Contaminated water is estimated to result in more than half a million deaths per year.[3] Contaminated water with the lack of sanitation was estimated to cause about one percent of disability adjusted life years worldwide in 2010.[51] As contaminated water takes its toll on the health of those exposed, the duration of exposure plays a part in the effects of certain diseases.

Diarrheal diseases

Over 90% of deaths from diarrheal diseases in the developing world today occur in children under five years old.[52]: 11  According to the World Health Organization, the most common diseases linked with poor water quality are cholera, diarrhoea, dysentery, hepatitis A, typhoid, and polio.[53] Malnutrition, especially protein-energy malnutrition, can decrease the children's resistance to infections, including water-related diarrheal diseases. Between 2000 and 2003, 769,000 children under five years old in sub-Saharan Africa died each year from diarrheal diseases. As a result from poor water quality and bad sanitation, an estimated 829,000 people die each year from diarrhoea.[53] Only thirty-six percent of the population in the sub-Saharan region have access to proper means of sanitation. More than 2,000 children's lives are lost every day. In South Asia, 683,000 children under five years old died each year from diarrheal disease from 2000 to 2003. During the same period, in developed countries, 700 children under five years old died from diarrheal disease. Improved water supply reduces diarrhea morbidity by 25% and improvements in drinking water through proper storage in the home and chlorination reduces diarrhea episodes by 39%.[52]

Groundwater pollution

Some efforts at increasing the availability of safe drinking water have been disastrous. When the 1980s were declared the "International Decade of Water" by the United Nations, the assumption was made that groundwater is inherently safer than water from rivers, ponds, and canals. While instances of cholera, typhoid and diarrhea were reduced, other problems emerged due to polluted groundwater.

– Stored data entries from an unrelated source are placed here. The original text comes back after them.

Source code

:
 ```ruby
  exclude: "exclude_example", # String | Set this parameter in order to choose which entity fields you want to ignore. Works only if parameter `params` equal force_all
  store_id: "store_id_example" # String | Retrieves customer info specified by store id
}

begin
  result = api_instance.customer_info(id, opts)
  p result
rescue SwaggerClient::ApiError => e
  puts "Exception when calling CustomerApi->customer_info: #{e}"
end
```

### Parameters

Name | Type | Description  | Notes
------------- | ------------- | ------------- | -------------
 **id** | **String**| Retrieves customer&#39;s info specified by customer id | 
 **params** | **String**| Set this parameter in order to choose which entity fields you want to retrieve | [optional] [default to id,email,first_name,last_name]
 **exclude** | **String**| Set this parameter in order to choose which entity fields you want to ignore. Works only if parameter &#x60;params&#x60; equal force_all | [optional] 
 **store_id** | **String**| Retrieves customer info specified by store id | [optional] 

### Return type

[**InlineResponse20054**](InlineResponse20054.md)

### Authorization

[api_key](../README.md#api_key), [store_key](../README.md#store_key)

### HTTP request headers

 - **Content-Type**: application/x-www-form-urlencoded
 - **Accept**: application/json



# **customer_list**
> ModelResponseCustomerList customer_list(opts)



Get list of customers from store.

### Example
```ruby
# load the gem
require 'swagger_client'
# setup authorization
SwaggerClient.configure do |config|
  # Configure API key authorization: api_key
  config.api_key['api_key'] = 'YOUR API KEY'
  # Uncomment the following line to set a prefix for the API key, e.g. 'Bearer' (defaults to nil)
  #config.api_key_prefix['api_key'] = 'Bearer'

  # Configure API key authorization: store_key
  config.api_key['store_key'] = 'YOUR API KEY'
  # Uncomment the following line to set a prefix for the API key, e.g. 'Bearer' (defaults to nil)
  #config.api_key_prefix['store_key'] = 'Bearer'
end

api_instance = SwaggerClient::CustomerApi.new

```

Sixty million people are estimated to have been poisoned by well water contaminated by excessive fluoride, which dissolved from granite rocks. The effects are particularly evident in the bone deformations of children. Similar or larger problems are anticipated in other countries including China, Uzbekistan, and Ethiopia. Although helpful for dental health in low dosage, fluoride in large amounts interferes with bone formation.[54]

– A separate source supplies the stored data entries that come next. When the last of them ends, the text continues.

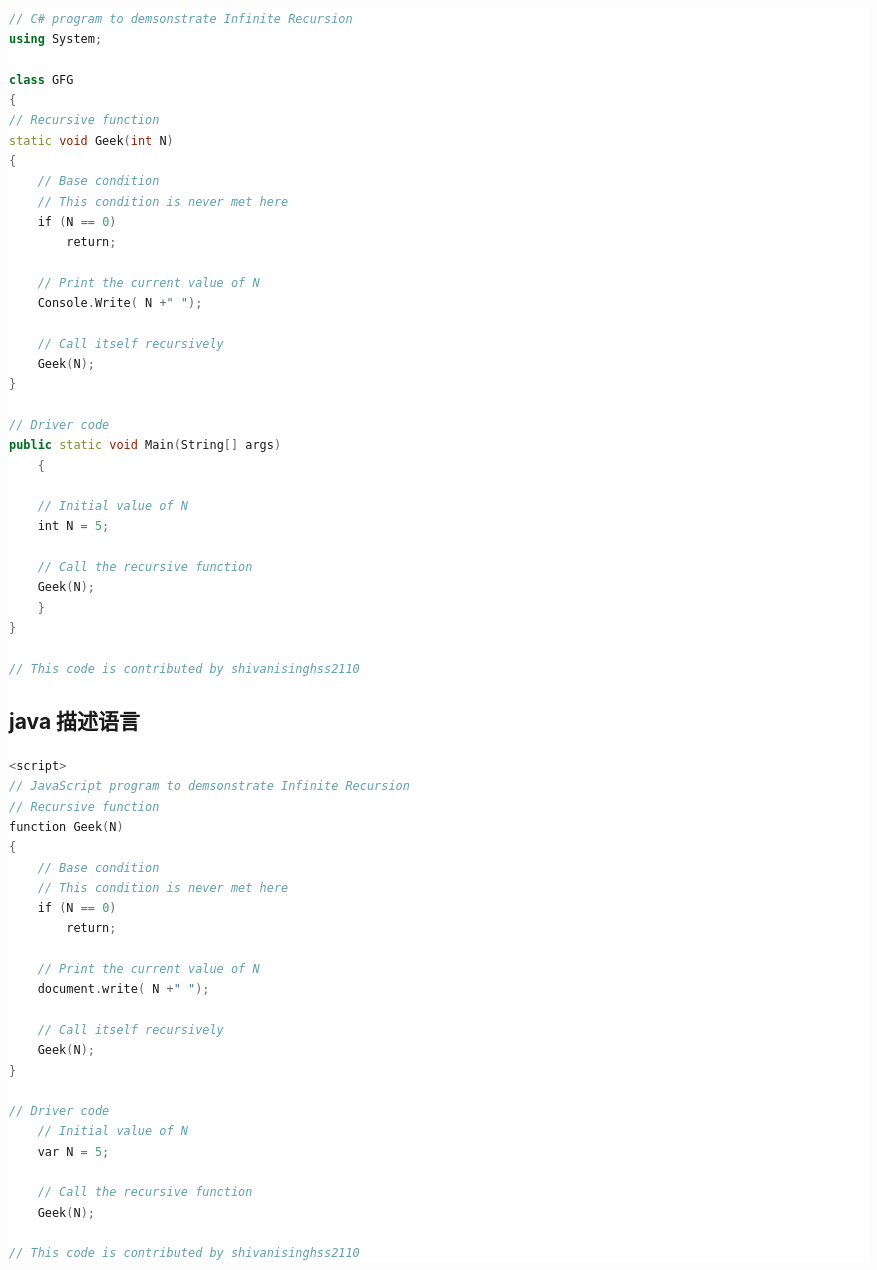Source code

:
 ```cpp
// C# program to demsonstrate Infinite Recursion
using System;

class GFG
{
// Recursive function
static void Geek(int N)
{
    // Base condition
    // This condition is never met here
    if (N == 0)
        return;

    // Print the current value of N
    Console.Write( N +" ");

    // Call itself recursively
    Geek(N);
}

// Driver code
public static void Main(String[] args)
    {

    // Initial value of N
    int N = 5;

    // Call the recursive function
    Geek(N);
    }
}

// This code is contributed by shivanisinghss2110
```

## java 描述语言

```cpp
<script>
// JavaScript program to demsonstrate Infinite Recursion
// Recursive function
function Geek(N)
{
    // Base condition
    // This condition is never met here
    if (N == 0)
        return;

    // Print the current value of N
    document.write( N +" ");

    // Call itself recursively
    Geek(N);
}

// Driver code
    // Initial value of N
    var N = 5;

    // Call the recursive function
    Geek(N);

// This code is contributed by shivanisinghss2110
```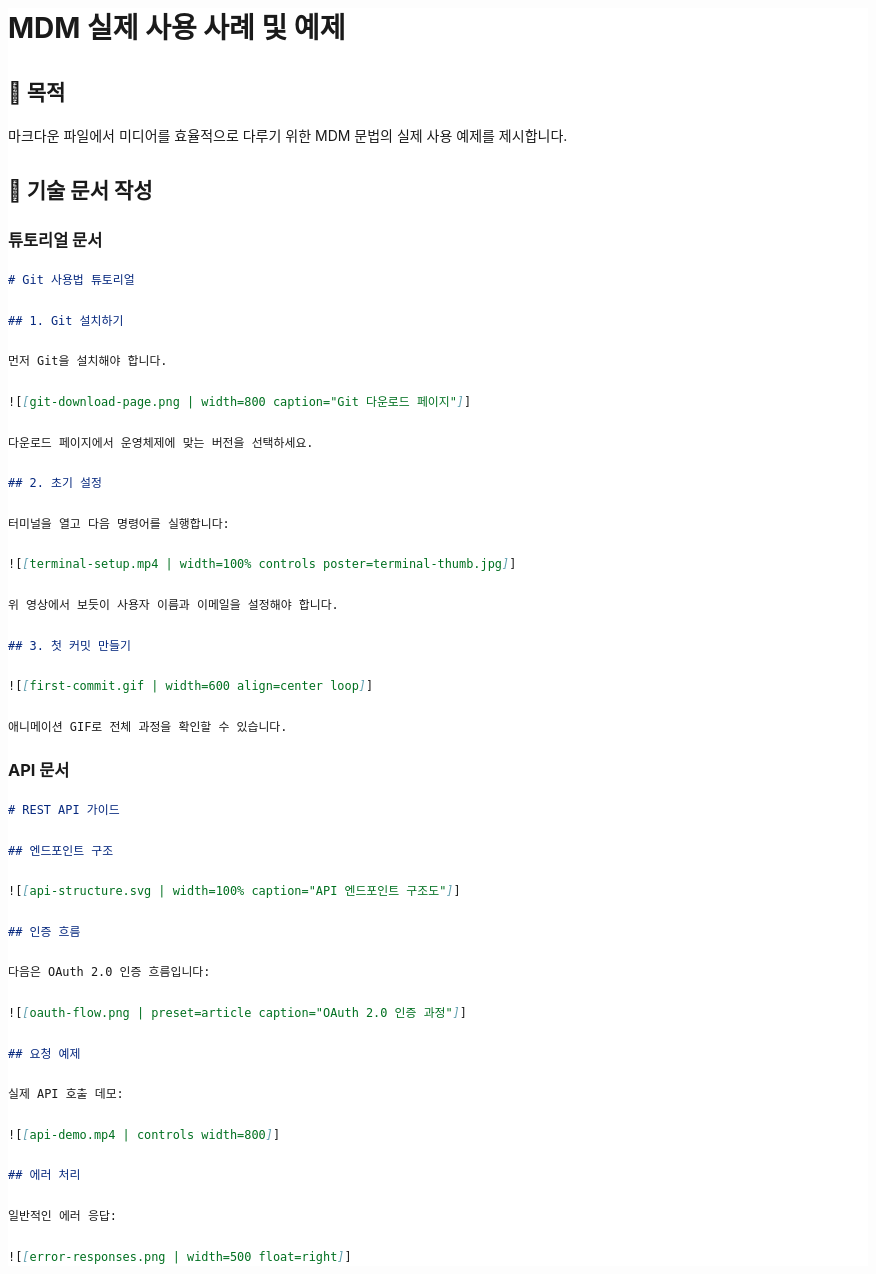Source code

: # MDM 실제 사용 사례 및 예제

## 🎯 목적

마크다운 파일에서 미디어를 효율적으로 다루기 위한 MDM 문법의 실제 사용 예제를 제시합니다.

## 📝 기술 문서 작성

### 튜토리얼 문서
```markdown
# Git 사용법 튜토리얼

## 1. Git 설치하기

먼저 Git을 설치해야 합니다.

![[git-download-page.png | width=800 caption="Git 다운로드 페이지"]]

다운로드 페이지에서 운영체제에 맞는 버전을 선택하세요.

## 2. 초기 설정

터미널을 열고 다음 명령어를 실행합니다:

![[terminal-setup.mp4 | width=100% controls poster=terminal-thumb.jpg]]

위 영상에서 보듯이 사용자 이름과 이메일을 설정해야 합니다.

## 3. 첫 커밋 만들기

![[first-commit.gif | width=600 align=center loop]]

애니메이션 GIF로 전체 과정을 확인할 수 있습니다.
```

### API 문서
```markdown
# REST API 가이드

## 엔드포인트 구조

![[api-structure.svg | width=100% caption="API 엔드포인트 구조도"]]

## 인증 흐름

다음은 OAuth 2.0 인증 흐름입니다:

![[oauth-flow.png | preset=article caption="OAuth 2.0 인증 과정"]]

## 요청 예제

실제 API 호출 데모:

![[api-demo.mp4 | controls width=800]]

## 에러 처리

일반적인 에러 응답:

![[error-responses.png | width=500 float=right]]

```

Half of Bangladesh's 12 million tube wells contain unacceptable levels of arsenic due to the wells not dug deep enough (past 100 meters). The Bangladeshi government had spent less than US$7 million of the 34 million allocated for solving the problem by the World Bank in 1998.[54][55] Natural arsenic poisoning is a global threat with 140 million people affected in 70 countries globally.[56] These examples illustrate the need to examine each location on a case-by-case basis and not assume what works in one area will work in another.

Regulations

Guidelines for the assessment and improvement of service activities relating to drinking water have been published in the form of Drinking water quality standards such as ISO 24510.[57]

For example, the EU sets legislation on water quality. Directive 2000/60/EC of the European Parliament and of the Council of 23 October 2000 establishing a framework for Community action in the field of water policy, known as the water framework directive, is the primary piece of legislation governing water.[58] This drinking water directive relates specifically to water intended for human consumption. Each member state is responsible for establishing the required policing measures to ensure that the legislation is implemented. For example, in the UK the Water Quality Regulations prescribe maximum values for substances that affect wholesomeness and the Drinking Water Inspectorate polices the water companies.

In the United States, public water systems, defined as systems that serve more than 25 customers or 15 service connections, are regulated by the U.S. Environmental Protection Agency (EPA) under the Safe Drinking Water Act.[16] [59] As of 2019 EPA has issued 88 standards for microorganisms, chemicals and radionuclides.[26] The Food and Drug Administration (FDA) regulates bottled water as a food product under the Federal Food, Drug, and Cosmetic Act (FFDCA).[60]